The Stock Market Bubble
After four years of languishing, the Chinese stock market began to take off in the summer of 2014. By spring of 2015, the Shanghai Composite index was more than twice of what it had been the year before. One estimate suggests that price to earnings ratios for Chinese stocks averaged 70:1, compared to a global average of 18:1.
There are a variety of reasons for the recent stock market bubble. One common explanation is that once the property market started cooling in 2013, investors and speculators moved their money out of property and into the stock market. Indeed, with 40% of bank loans secured with property as collateral, it is very likely that property is being used as collateral to acquire loans for investing in the stock market.
However, the above is perhaps an oversimplified explanation of the Chinese stock market bubble. In the face of a slowing economy and increasing debt, it is more likely that the government made a concerted effort to boost the stock market to help heavily indebted SOEs acquire new capital to pay off outstanding loans. As Derek Scissors, an economist at the American Enterprise Institute suggests, the Chinese government thought “Hey, why not address our huge problems by replacing debt with equity?”.
In order to funnel more money into the stock market and increase prices, the government has reduced the reserve ratio of banks 4 times and lowered interest rates 5 times in the last year.
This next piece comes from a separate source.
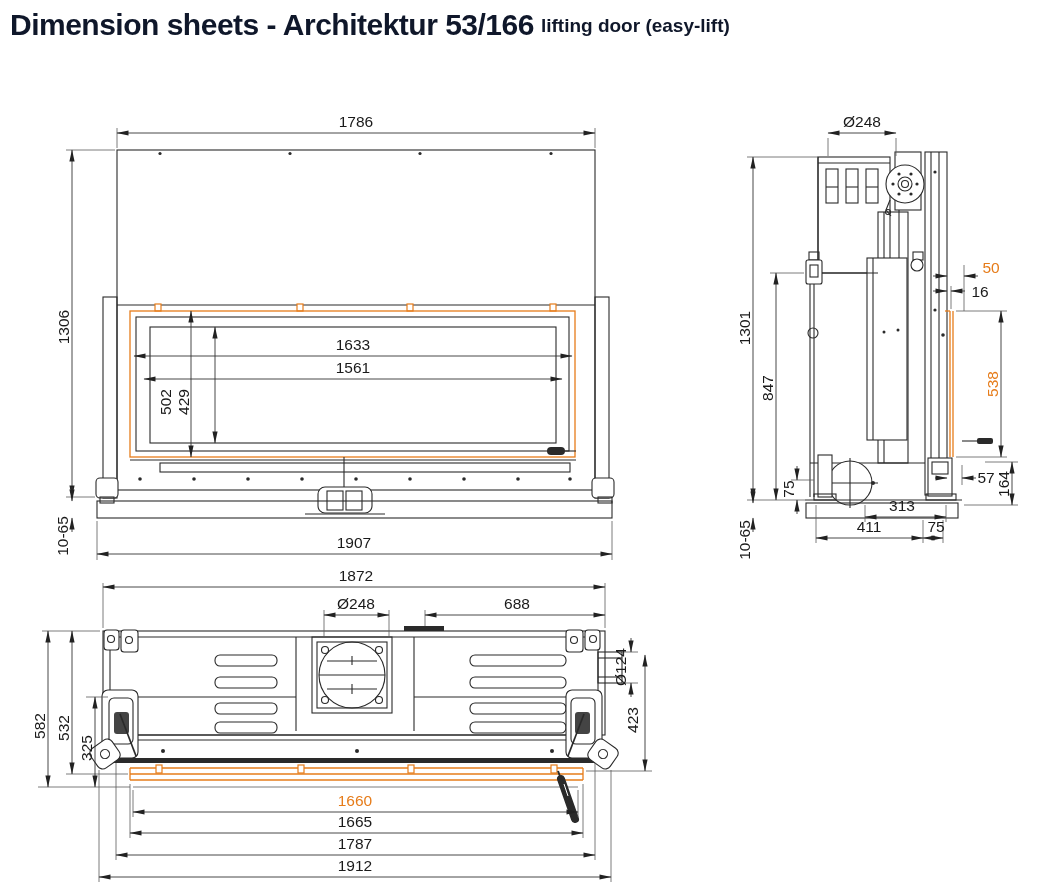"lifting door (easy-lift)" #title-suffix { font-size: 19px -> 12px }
It has also invoked more lax standards for margin lending, allowed pension funds to invest 30% of their assets in equities, and forced a number of SOEs to purchase stocks whilst preventing them from selling any.
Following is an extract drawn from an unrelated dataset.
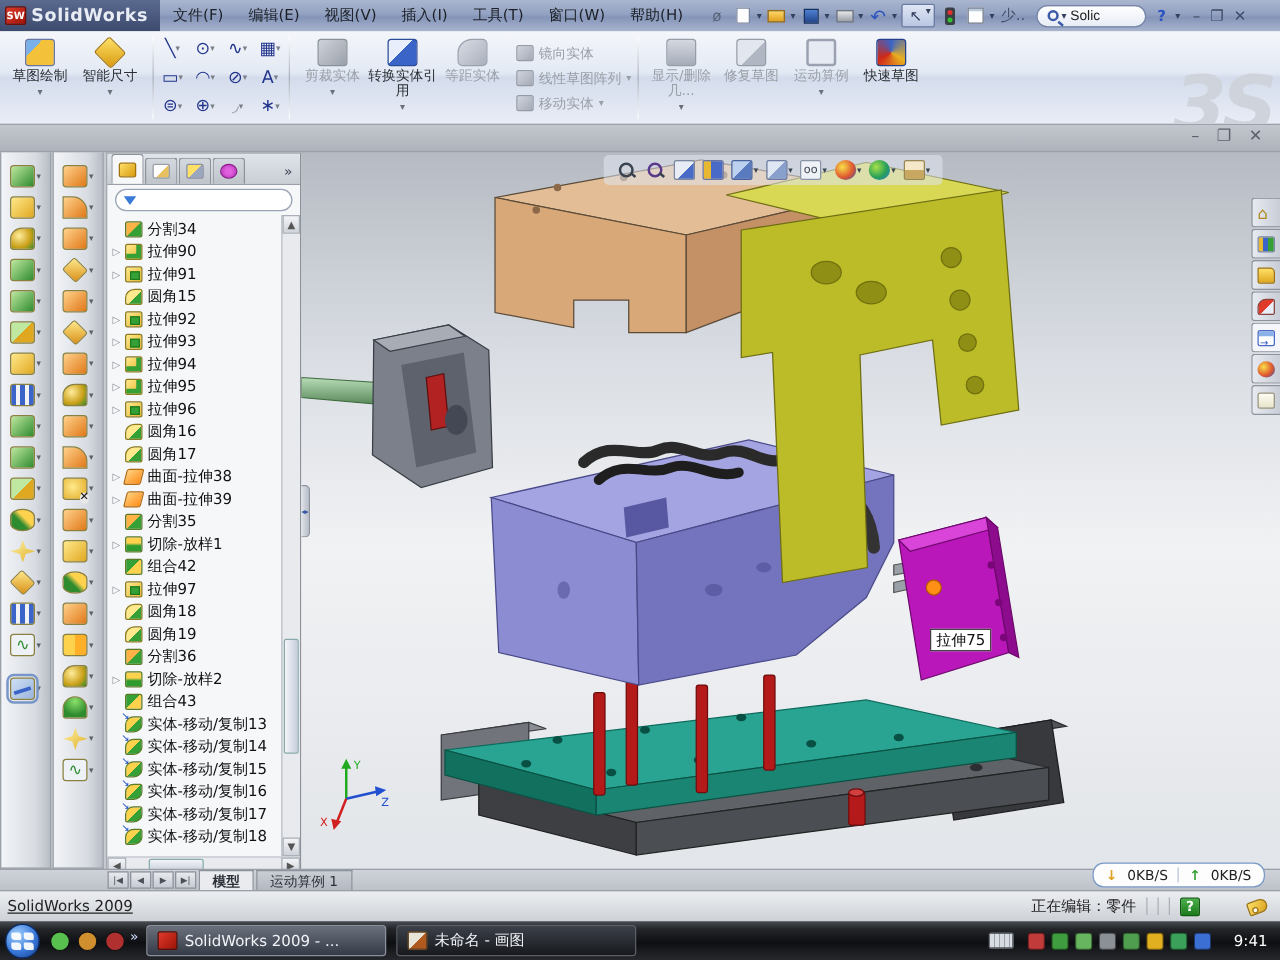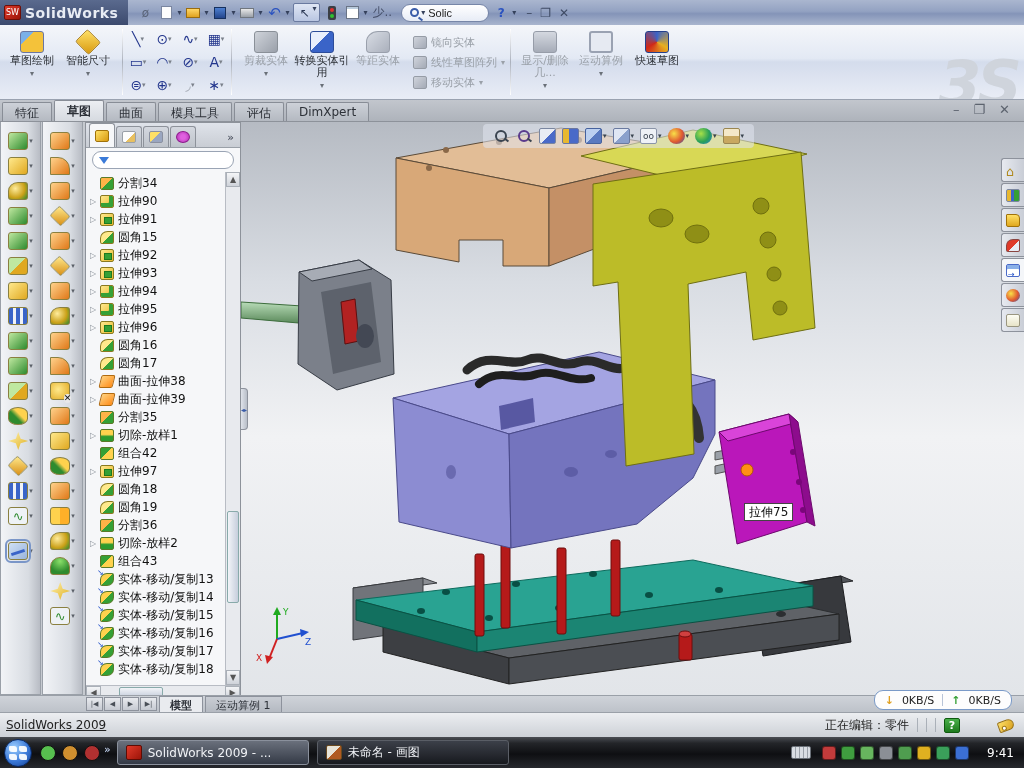"SW" #logo .swcube { font-weight: normal -> bold }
While the Chinese stock market has taken a massive dive since June, it is important to note that equities still play a very small role in the Chinese economy, and are far less influential than in Western markets. Also, as Deloitte notes: “…though the market has plunged since June, it is only back to March levels. Anyone who invested in Chinese equities a year ago would have more than doubled their money.”
This is not to say that all is well with the Chinese economy, however, it does suggest caution is warranted when panicking specifically about the recent Chinese stock market plunge. A much greater cause for concern is the huge build-up of Chinese debt and how it used – for which the stock market bubble is more likely a corollary.
Conclusion
To fully understand what is happening in China it is necessary to look at how banks create new money and how this new money is used. Local government agencies and SOEs are primarily assessed on their ability to generate economic growth. This incentive structure has prompted SOEs and local governments to borrow increasing amounts of money from banks in order to hit short-term growth targets. Accordingly, “…incentives are more aligned with investing heavily than they are with investing productively, leading to overinvestment and over indebtedness”. Lower interest rates and reserve ratios, combined with the moral hazard generated by an unspoken guarantee of banks to provide loans, stand behind this misaligned incentive structure.
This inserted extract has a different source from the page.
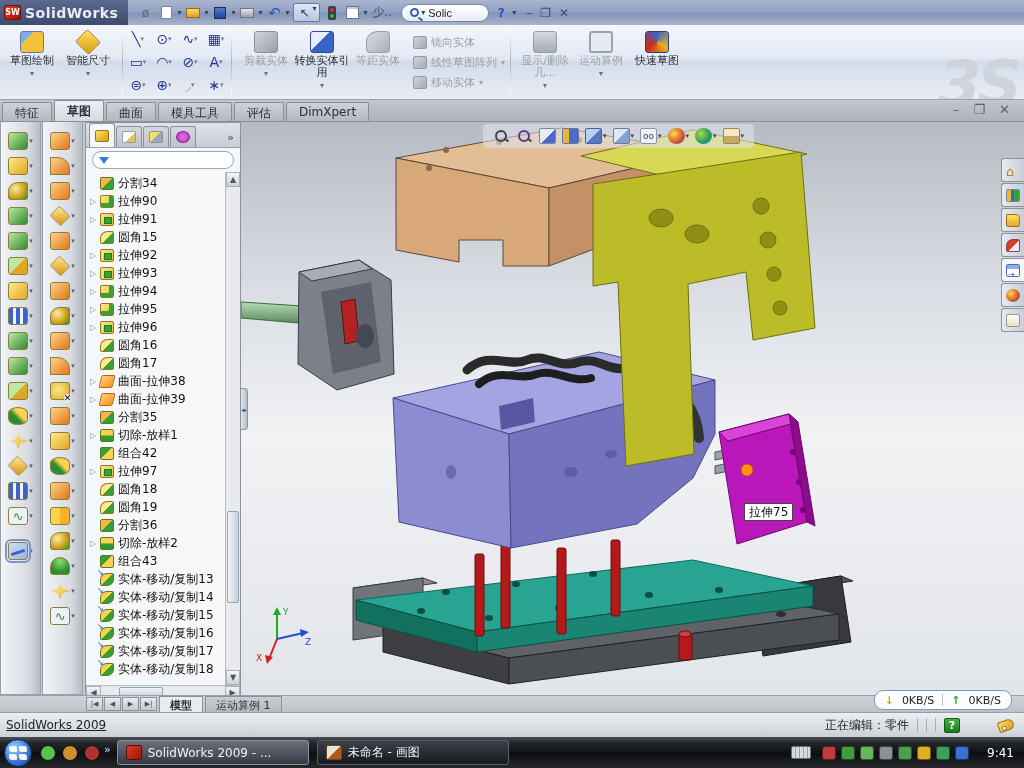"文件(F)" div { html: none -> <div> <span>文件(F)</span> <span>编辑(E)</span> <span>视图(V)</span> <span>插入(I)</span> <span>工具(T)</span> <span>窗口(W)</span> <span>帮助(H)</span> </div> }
The recent stock market bubble seems more like a symptom of the increasing mountain of debt used to prop up Chinese growth, rather than the cause of any breakdown in the real economy. More likely, it is the vast amount of debt used unproductively that will be the cause for concern moving forwards. China is clearly going to need to strike a delicate balance between maintaining growth, relying less on exports, and reducing its dependence on debt.